A movie review by Balaji Balasubramaniam
| Cast: | Satyaraj, Kushboo, Abbas, Mumtaj, Koundamani, Vijayakumar, Sivakumar, Jaiganesh, Anandraj, Vinu Chakravarthy |
| Music: | S.A.Rajkumar |
| Direction: | P.Vasu |
A year ago, there was a movie called Unmai, dubbed from Malayalam, where Mammootty played
a police officer investigating the assassination of the Chief Minister. With credible suspense
and a taut storyline, it showed exactly how a murder-mystery should be filmed. With this similarly
themed movie, P.Vasu delivers a lesson on how a murder-mystery should not be made.
The movie begins promisingly enough with the murder of an old man (who we soon learn is a prominent Kerala minister). The murder is witnessed by Raja(Abbas) and Julie(Mumtaj), a couple of lovers eloping from their village.

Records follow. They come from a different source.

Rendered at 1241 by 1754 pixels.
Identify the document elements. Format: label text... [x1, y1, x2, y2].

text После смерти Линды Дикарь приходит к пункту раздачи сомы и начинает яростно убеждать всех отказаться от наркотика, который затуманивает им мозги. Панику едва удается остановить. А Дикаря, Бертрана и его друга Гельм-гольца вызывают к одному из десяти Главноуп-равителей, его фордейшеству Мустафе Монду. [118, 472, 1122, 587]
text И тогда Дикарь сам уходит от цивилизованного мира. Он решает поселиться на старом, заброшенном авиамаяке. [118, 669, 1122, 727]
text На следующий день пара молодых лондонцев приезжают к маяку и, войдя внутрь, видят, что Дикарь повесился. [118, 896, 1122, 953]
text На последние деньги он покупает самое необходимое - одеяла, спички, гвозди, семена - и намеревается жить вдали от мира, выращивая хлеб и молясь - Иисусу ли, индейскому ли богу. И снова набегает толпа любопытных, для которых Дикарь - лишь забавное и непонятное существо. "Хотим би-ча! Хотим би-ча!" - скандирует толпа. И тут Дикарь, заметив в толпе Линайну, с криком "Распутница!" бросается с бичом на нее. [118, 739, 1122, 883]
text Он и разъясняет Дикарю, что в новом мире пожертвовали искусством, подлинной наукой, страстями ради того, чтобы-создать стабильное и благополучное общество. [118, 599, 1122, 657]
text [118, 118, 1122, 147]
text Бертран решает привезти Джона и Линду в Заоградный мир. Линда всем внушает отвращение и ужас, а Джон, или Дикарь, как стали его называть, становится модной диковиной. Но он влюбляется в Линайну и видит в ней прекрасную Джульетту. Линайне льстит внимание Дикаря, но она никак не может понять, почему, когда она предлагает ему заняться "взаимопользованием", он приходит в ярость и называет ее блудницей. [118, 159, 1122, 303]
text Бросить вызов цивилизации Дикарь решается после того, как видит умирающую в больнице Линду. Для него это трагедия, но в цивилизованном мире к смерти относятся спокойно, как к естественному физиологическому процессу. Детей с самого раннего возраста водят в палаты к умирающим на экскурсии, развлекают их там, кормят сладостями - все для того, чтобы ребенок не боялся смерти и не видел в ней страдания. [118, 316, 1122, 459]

They, followed by the murderer, flee to Chennai. Chinnasamy(Satyaraj), whose ancestors hail from TamilNadu, is a member of the Kerala Police. He arrives in Chennai with his wife Ammu(Kushboo), to investigate the murder. He soon has run-ins with two local bigwigs Sivasankaran(Jaiganesh) and Nagarajan(Sivakumar).
Raja and Julie are separated and Julie ends up as a maid in Chinnasamy's house (He doesn't know her since he has a picture of Raja only. Julie's father is supposed to have burnt ALL pictures of his daughter the moment she ran away!) while Raja finds refuge with a couple who also got married in the face of stiff opposition from the girl's millionaire father. Chinnasamy apprehends Raja who identifies Varadappan(Anandraj) as the murderer but Varadappan is killed before he has a chance to reveal the real bad guy - the man who asked him to kill the minister. After a little digging around, Chinnasamy identifies the real villain.
P.Vasu likes to make movies overflowing with sentiments. He has shown that amply in his movies - from the most successful, Chinna Thambi, to the most recent, Ponnu Veettukkaaran. Though he has been sporadically successful with his style of film-making, he is a complete misfit as the director for a whodunnit. The sentiments (Kushboo is unable to beget a child, Satyaraj starts bleeding from his ear, etc.) just serve to divert our interest away from the murder itself and irreparably slow down the pace. The same thing applies to Abbas and Mumtaj. While they start out as being key to the whole murder they soon turn into just unnecessary baggage, searching for each other and bursting into duets at inappropriate times. The direction itself smacks of amateurishness and it is painfully obvious that the red herrings thrown in to dupe the viewer are exactly that.
Another basic problem with the movie is that Satyaraj's character just doesn't seem too clever. Most things he finds out happen purely by coincidence or luck and since the identity of the villain is obvious to the viewer within a few reels, the final talkathon where he reveals who the villain is, turns out to be an anti-climax. There was exactly one point during the whole revelation(when he reveals the point at which he started suspecting the villain) when I was genuinely surprised by his deduction. A stong motive might have partially rescued the movie. The motive in Unmai was an unexpected twist that took me completely by surprise and even in Gurupaarvai, which too was a thriller with lots of sentiments, the motive of the protagonist was both strong enough and credible but here the motive of the murder turns out to be weak.
Satyaraj huffs and puffs his way through the role launching into frequent, irritating diatribes against injustices meted out to the police. But his Malayalam is tolerable. Wish someone would come up with a Vedham Pudhidhu or even a Walter Vetrivel to utilise his vast talent. Kushboo is wasted in a role designed purely to lure the womenfolk into the theatre. Abbas has another sorry role after Padaiyappaa while its not much of a step-up for Mumtaj after Monisha En Monalisa. I don't remember the last time Sivakumar had such a small fraction of the screen time. Koundamani's character is another needless one but he has a field day with the Malayalam accent put on by Satyaraj, adding one more to the long and fruitful association between the two.